Today, I am playing Mists of Pandaria Classic. I'm trying out Mistweaver Monk. Though their blending of damage and healing could be read as a metaphor, it isn't that deep. I just wanted to try something new. I play on a PvE server now.
I am, generally speaking, a happy adult.
I've started coming to grips with my brother's death with the help of my family. I can look at photos of him without pain and say his name without my voice catching. I've written about sexual assault and rape in games, partly as a means of getting back at those who preyed on me as a minor, partly to carve out space for others who have been where I was. I am still in therapy and have made real strides. The memory of being groomed is no longer suppressed. It's scary, but I am ready to begin contending with those demons.
I am going through puberty again as I near three and a half years of medical transition. I still feel gender dysphoria from time to time, but nowhere near as much as I do euphoria. The changes now feel like I am coming home and coming into my own, not that my body is betraying me.
Last month I married my best friend, the same man who played Guardian Druid while I healed him twelve years ago is now my husband. He's learning Brewmaster Monk. There's no deeper meaning to that. We're both trying something new, and maintaining a decade-long tradition. I heal, he protects. This time, it is a choice.

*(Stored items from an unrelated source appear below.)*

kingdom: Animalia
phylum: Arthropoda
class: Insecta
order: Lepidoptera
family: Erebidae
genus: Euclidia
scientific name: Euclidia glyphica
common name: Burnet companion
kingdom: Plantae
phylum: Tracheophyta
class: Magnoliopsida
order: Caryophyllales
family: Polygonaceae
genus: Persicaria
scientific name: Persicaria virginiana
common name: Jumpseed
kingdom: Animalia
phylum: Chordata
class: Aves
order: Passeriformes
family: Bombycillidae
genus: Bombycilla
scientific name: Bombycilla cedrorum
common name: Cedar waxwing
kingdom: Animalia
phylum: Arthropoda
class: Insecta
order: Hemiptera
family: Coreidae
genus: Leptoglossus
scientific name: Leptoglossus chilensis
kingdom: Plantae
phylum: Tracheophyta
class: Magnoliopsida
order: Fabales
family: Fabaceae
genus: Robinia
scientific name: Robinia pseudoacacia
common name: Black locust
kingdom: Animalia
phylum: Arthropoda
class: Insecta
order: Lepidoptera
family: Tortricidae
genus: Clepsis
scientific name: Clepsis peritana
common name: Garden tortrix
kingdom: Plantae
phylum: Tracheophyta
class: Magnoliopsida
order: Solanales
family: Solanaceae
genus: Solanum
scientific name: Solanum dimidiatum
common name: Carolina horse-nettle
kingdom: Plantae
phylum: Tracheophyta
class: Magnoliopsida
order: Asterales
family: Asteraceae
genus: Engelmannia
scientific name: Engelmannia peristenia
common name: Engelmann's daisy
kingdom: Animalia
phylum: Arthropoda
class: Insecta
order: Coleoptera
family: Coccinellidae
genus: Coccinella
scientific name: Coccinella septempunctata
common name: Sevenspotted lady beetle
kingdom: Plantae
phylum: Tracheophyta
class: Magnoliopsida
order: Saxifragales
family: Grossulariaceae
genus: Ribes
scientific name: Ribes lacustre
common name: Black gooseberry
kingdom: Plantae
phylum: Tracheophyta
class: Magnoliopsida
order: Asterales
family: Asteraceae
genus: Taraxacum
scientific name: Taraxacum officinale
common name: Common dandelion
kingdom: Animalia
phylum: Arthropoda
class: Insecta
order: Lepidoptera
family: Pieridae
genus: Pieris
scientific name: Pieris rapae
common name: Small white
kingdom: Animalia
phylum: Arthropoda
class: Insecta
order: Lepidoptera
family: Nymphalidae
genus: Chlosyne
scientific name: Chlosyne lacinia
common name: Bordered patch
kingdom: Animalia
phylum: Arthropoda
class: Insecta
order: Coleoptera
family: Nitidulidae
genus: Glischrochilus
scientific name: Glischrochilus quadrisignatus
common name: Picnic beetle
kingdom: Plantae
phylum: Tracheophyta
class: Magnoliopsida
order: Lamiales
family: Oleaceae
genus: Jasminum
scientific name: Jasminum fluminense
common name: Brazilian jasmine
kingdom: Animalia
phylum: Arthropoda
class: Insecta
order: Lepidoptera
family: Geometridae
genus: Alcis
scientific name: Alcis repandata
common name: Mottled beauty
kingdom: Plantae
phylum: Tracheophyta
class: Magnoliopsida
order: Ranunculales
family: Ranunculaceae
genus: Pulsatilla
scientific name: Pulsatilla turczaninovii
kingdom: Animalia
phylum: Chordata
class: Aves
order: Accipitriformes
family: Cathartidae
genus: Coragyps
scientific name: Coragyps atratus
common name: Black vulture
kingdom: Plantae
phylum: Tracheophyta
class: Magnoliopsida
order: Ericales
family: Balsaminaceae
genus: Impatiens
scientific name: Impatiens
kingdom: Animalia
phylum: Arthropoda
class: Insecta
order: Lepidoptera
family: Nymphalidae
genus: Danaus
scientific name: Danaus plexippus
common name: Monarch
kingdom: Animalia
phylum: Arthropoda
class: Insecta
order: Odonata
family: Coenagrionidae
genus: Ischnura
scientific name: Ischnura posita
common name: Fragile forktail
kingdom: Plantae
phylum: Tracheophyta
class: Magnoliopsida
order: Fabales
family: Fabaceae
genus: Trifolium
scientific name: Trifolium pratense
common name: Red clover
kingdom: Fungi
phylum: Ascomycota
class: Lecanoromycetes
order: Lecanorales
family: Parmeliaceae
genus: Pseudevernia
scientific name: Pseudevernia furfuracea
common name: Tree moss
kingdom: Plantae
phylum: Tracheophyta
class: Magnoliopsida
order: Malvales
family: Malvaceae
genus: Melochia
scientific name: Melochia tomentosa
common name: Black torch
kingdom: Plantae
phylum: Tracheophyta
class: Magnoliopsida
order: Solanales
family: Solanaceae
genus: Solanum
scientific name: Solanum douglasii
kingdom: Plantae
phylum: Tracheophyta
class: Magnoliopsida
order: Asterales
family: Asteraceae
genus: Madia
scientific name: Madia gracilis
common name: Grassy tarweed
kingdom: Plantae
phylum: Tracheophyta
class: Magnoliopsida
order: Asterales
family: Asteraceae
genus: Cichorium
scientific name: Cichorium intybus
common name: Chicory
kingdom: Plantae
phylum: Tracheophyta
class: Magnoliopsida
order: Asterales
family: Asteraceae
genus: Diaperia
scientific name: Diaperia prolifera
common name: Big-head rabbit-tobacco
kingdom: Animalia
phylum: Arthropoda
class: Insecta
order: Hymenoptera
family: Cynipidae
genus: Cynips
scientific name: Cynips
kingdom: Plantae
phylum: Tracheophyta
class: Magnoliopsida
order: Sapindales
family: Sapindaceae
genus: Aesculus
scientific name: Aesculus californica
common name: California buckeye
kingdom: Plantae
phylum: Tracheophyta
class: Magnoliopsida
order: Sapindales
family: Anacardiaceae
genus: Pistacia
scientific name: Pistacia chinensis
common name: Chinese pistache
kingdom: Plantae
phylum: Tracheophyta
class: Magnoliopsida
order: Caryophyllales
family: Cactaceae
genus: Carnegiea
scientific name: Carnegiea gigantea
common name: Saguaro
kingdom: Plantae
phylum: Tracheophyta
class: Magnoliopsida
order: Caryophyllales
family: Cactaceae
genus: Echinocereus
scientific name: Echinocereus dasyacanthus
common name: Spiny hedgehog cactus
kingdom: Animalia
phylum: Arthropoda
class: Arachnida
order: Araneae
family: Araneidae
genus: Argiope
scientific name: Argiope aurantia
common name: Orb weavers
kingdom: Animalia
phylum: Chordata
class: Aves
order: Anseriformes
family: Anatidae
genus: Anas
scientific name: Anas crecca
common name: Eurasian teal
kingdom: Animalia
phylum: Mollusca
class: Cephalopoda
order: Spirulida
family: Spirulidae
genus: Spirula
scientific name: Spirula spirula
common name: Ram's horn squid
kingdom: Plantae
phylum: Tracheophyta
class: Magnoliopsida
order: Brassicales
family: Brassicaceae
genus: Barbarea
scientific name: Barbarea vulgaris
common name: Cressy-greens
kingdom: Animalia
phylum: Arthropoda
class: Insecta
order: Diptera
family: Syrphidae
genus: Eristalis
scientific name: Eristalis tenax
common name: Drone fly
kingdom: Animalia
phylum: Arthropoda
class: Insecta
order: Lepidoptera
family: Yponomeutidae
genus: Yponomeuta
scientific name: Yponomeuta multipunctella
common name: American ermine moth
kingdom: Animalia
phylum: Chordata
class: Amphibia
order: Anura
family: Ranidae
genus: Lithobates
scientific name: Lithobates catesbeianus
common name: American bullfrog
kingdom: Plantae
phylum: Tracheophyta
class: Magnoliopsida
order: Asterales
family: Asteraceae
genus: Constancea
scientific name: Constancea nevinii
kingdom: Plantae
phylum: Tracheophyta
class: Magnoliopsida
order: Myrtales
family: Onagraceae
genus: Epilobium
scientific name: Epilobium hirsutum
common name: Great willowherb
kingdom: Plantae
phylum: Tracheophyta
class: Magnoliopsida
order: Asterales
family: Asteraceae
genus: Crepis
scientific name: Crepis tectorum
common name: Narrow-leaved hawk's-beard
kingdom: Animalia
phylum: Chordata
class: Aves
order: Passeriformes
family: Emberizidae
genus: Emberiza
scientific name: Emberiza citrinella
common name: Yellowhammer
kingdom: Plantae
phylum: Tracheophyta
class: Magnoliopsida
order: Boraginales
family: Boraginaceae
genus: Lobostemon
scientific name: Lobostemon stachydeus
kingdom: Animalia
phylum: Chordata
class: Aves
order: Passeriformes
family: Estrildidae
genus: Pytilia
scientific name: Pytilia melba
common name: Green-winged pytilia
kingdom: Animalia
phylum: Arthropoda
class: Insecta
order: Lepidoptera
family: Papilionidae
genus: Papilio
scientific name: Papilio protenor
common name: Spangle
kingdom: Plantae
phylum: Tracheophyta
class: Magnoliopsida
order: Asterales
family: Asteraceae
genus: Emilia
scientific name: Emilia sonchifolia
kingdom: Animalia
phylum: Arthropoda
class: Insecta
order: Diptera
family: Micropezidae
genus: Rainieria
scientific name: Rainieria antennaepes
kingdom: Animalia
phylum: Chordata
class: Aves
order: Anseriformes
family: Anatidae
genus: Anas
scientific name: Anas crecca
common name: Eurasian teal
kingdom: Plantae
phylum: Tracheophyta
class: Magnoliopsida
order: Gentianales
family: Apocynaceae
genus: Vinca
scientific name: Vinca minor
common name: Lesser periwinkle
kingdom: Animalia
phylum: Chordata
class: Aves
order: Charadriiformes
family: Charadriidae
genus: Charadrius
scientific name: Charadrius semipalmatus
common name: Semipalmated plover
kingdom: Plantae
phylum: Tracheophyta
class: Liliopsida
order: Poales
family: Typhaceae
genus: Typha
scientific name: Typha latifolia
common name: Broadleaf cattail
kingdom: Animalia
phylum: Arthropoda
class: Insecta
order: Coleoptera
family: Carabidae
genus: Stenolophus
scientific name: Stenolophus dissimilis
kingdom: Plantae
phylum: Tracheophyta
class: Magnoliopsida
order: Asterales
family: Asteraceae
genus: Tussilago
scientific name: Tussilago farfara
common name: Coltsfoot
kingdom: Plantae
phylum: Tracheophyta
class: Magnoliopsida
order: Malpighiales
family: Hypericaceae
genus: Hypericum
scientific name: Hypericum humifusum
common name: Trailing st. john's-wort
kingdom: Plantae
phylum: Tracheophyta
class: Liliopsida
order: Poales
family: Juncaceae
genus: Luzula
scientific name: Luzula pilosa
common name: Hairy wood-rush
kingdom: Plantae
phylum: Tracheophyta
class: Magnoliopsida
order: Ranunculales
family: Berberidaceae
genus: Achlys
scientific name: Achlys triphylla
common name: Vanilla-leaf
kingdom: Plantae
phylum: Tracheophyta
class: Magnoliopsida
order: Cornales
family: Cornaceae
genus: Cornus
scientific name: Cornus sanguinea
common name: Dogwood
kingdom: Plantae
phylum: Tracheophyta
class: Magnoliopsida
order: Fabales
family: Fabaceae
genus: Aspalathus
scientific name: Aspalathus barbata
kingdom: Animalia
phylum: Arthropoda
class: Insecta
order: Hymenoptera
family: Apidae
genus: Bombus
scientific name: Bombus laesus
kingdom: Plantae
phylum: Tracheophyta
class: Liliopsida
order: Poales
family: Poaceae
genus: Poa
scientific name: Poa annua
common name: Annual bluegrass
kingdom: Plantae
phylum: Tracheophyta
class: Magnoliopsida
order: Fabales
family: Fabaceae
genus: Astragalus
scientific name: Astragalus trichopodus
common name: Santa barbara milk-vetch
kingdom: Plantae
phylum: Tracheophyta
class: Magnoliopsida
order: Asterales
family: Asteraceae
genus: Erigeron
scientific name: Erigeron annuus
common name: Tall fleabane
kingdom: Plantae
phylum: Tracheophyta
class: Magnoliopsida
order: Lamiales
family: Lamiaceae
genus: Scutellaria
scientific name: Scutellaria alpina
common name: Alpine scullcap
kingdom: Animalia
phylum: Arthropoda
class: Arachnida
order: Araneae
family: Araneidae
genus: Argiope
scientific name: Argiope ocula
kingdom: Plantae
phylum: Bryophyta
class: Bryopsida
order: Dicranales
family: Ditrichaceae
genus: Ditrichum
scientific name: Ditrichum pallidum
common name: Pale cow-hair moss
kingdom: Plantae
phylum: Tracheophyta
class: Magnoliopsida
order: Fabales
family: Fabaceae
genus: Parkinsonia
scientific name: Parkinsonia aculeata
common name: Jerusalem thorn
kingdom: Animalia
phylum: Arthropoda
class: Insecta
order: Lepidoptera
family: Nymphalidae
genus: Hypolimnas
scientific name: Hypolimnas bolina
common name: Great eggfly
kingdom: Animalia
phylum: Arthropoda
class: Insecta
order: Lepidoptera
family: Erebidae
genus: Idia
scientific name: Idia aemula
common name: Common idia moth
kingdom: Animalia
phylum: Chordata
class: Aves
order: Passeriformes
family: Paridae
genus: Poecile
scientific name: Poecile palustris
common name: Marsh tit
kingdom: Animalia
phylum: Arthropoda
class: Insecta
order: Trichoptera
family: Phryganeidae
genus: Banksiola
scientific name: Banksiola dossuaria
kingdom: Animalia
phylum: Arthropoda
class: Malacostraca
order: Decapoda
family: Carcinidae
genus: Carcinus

As an adult, I know how to optimise my play, but I also know I don't have to. There's no rush. The eccentricities of playing Alliance after a lifetime of Horde loyalty has my husband and I slowing down to appreciate a new side to a game we've both been playing half our lives. Sure, we're still largely skipping quest text but the air feels different nonetheless. We look forward to getting to Pandaria and having MoP become our 'forever' game for a moment. Not as escape this time, but a choice. We're eagerly sharing anecdotes about Timeless Isle, not just about what was, but about what will be.
I cannot reclaim childlike wonder, but I can certainly return to that which I enjoyed as a more developed teenage mind. The memory of MoP is not sacrosanct. If anything it is ripe for reclamation.
My time on Pandaria does not need to be one where I primarily remember pain and patience. I can fly across golden vales with my heart full of love, my future looking bright, and a warmth in my being as I set forth on an alternate history. This time I am not erasing what was, but am layering new memories over the old like sediment, until the shape of the past changes under the weight of the present.